*Exercise*: Reproduce the text of every item below word for word, leaving out the pictures.

*Extracted material*:
%%

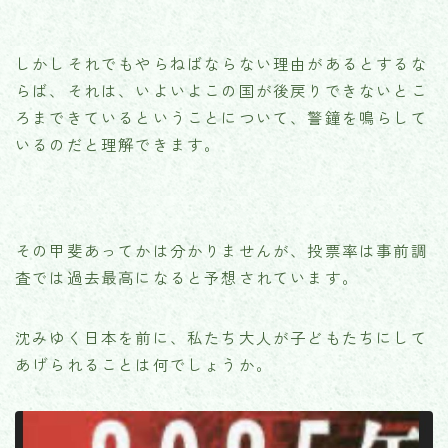
しかしそれでもやらねばならない理由があるとするな
らば、それは、いよいよこの国が後戻りできないとこ
ろまできているということについて、警鐘を鳴らして
いるのだと理解できます。
その甲斐あってかは分かりませんが、投票率は事前調
査では過去最高になると予想されています。
沈みゆく日本を前に、私たち大人が子どもたちにして
あげられることは何でしょうか。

%%

*Exercise answer*:
しかしそれでもやらねばならない理由があるとするな
らば、それは、いよいよこの国が後戻りできないとこ
ろまできているということについて、警鐘を鳴らして
いるのだと理解できます。
その甲斐あってかは分かりませんが、投票率は事前調
査では過去最高になると予想されています。
沈みゆく日本を前に、私たち大人が子どもたちにして
あげられることは何でしょうか。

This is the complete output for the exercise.